Consigne - Rédigez la suite de l'article sur l'audit interne des dépenses liées aux assistants des députés européens, en reprenant juste après sa dernière phrase.

Extrait à lire -
============

Les
europarlementaires ont voté son enterrement. Mais Bakchich a retrouvé le
rapport d’audit interne qui dézingue les députés européens… et leurs
assistants parlementaires.
Le sujet, a priori, ne semblait pas susceptible de
se transformer en tsunami politique. Au départ, il s’agissait simplement
de vérifier les dépenses exposées par un échantillon de 160 députés
européens au titre de la rémunération de leurs assistants
parlementaires, au cours du 4ème trimestre 2004 et du premier semestre
2005. Le service d’audit interne du Parlement européen ne disposant pas
des moyens suffisants, les travaux d’audit n’ont finalement débuté qu’en
2006.
Comme le savent tous les électeurs européens
éclairés par la chose publique, le Parlement européen autorise les
députés à recruter librement leurs assistants parlementaires selon trois
modalités : classique contrat de travail, contrat avec un prestataire de
service (du type agence d’intérim) et, enfin, un système un brin
baroque, dans lequel le député contracte avec un tiers, appelé « agent
payeur », qui se charge de régler les services d’assistance consommés
par le député… une porte ouverte sur toutes les sortes d’abus.

============

Données fournies -

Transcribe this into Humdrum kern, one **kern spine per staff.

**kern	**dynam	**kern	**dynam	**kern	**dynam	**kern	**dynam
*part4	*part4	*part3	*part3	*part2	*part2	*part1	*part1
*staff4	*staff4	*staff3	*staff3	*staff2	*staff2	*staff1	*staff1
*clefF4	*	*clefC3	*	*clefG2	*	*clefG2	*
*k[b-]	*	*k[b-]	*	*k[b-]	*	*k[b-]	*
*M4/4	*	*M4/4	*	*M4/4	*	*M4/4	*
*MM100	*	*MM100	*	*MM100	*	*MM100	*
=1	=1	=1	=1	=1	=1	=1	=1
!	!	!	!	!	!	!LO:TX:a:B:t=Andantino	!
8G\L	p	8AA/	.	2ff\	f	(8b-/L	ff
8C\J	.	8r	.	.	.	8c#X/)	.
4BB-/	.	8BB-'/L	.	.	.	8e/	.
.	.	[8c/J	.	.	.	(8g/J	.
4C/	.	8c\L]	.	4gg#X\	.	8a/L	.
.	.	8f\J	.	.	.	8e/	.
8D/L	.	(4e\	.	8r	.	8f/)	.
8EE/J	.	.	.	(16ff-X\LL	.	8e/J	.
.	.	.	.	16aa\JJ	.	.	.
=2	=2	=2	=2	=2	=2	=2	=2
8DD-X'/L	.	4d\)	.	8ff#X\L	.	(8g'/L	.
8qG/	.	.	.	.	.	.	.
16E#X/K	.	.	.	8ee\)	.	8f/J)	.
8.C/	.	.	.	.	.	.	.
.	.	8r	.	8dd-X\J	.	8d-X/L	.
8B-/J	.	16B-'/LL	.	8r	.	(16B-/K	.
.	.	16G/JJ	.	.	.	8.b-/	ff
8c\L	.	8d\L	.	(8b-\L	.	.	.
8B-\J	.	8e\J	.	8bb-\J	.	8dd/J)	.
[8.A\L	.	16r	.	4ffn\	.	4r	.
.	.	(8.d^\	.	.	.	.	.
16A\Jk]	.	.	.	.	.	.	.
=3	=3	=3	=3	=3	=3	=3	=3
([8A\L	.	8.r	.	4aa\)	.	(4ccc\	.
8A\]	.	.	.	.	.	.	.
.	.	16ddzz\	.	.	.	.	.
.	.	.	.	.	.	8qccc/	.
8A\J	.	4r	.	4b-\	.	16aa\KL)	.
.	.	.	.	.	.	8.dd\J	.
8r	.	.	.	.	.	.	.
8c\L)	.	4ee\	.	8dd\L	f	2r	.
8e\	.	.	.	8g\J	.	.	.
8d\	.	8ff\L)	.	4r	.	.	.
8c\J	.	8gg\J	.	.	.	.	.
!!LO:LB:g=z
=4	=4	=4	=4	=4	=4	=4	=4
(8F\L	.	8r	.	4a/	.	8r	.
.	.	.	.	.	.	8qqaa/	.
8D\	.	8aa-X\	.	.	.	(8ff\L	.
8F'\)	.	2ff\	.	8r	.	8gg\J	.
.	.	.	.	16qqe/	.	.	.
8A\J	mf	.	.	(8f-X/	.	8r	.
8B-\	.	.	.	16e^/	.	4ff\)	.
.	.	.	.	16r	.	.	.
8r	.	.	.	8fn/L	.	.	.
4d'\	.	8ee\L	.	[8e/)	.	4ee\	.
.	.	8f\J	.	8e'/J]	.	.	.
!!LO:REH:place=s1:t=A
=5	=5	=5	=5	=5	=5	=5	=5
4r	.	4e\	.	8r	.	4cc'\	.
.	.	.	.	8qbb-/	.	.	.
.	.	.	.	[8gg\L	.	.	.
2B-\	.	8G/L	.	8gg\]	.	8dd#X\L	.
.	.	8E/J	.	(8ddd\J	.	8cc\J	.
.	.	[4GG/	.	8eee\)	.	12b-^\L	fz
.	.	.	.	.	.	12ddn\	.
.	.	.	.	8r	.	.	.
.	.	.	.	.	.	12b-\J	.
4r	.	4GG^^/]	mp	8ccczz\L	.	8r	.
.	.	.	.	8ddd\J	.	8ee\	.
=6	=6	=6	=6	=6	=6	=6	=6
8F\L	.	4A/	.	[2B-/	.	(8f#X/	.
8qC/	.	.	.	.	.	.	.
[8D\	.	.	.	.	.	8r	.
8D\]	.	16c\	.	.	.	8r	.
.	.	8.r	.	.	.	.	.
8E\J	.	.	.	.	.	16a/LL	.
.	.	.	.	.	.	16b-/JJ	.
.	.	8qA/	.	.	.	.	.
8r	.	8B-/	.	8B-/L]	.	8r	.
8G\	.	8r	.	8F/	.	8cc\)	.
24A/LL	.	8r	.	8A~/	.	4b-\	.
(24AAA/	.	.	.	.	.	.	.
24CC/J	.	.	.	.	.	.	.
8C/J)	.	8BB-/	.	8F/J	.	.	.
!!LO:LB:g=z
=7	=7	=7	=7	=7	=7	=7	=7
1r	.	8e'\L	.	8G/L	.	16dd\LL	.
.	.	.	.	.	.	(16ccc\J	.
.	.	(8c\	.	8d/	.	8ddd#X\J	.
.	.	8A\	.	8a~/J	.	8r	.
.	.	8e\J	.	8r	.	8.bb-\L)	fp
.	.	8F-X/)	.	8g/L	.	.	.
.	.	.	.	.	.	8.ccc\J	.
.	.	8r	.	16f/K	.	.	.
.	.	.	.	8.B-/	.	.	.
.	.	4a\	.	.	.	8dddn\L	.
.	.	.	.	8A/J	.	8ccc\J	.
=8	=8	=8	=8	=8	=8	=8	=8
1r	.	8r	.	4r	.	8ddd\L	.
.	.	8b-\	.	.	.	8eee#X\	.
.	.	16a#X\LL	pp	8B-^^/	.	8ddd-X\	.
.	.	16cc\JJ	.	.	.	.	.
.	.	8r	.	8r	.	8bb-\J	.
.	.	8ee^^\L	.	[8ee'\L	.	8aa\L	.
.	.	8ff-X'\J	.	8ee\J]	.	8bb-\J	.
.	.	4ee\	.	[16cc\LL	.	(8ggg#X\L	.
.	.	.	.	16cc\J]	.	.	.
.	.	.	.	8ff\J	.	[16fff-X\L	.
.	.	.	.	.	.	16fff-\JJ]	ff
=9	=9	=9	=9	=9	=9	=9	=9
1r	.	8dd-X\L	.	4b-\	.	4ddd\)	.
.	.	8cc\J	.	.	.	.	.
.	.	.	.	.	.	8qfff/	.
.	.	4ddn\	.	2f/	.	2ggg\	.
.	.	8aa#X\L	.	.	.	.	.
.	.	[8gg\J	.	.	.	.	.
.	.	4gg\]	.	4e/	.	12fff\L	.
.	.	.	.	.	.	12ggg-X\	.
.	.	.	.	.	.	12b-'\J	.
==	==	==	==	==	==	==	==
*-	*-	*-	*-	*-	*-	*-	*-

============

Réponse attendue -
Pour les rémunérer, chaque député avait droit, en
2006, à une allocation mensuelle de 15 496 euros. Un joli fromage qui
représentait tout de même la coquette somme de 136 289 000 euros, soit
près de 10,3 % du budget total du Parlement, sur lequel le Directeur
général des Finances a autorité. Et pourtant…
Un rapport qu’on voulait nous cacher
Le 9 janvier 2008, au terme d’un véritable
parcours du combattant, Robert Galvin, patron de l’audit du Parlement
européen concluait en ces termes le rapport d’inspection auquel il
allait donner son nom : « L’objectif ultime des plans d’actions
proposés, est de fournir pour l’élection de juillet 2009, un cadre
simplifié permettant à chaque parlementaire, le libre choix de ses
assistants tout en allégeant son fardeau administratif et en
garantissant une pleine transparence, une efficacité et une absolue
conformité à toutes les contraintes légales et réglementaires ».
Une
conclusion très « british », dans un style diplomatique tout en retenue
qui cachait mal le caractère explosif des constatations qu’il venait
d’effectuer. ( « as a result, the existing system can not provide
reasonable assurance of compliance with the applicable rules and
principles… » ). L’existence du rapport n’a été révélée qu’en février
2008 par Chris Davis, un député britannique qui a vendu la mèche.
Les députés ont le culte du secret
Le contenu du « Rapport d’audit interne n° 06/02
du service d’audit interne du Parlement européen » est demeuré longtemps
secret. Comme quoi, la solidarité européenne existe bien. Seuls,
quelques groupes de parlementaires triés sur le volet ont été autorisés
à le consulter individuellement dans une pièce dont l’accès était
étroitement surveillé. En mars 2008, défiant la consigne de
confidentialité dont les députés européens avaient eux-mêmes décidés au
terme d’un vote, un député hollandais Paul Van Buitenen a mis un résumé
du rapport sur son site Internet personnel.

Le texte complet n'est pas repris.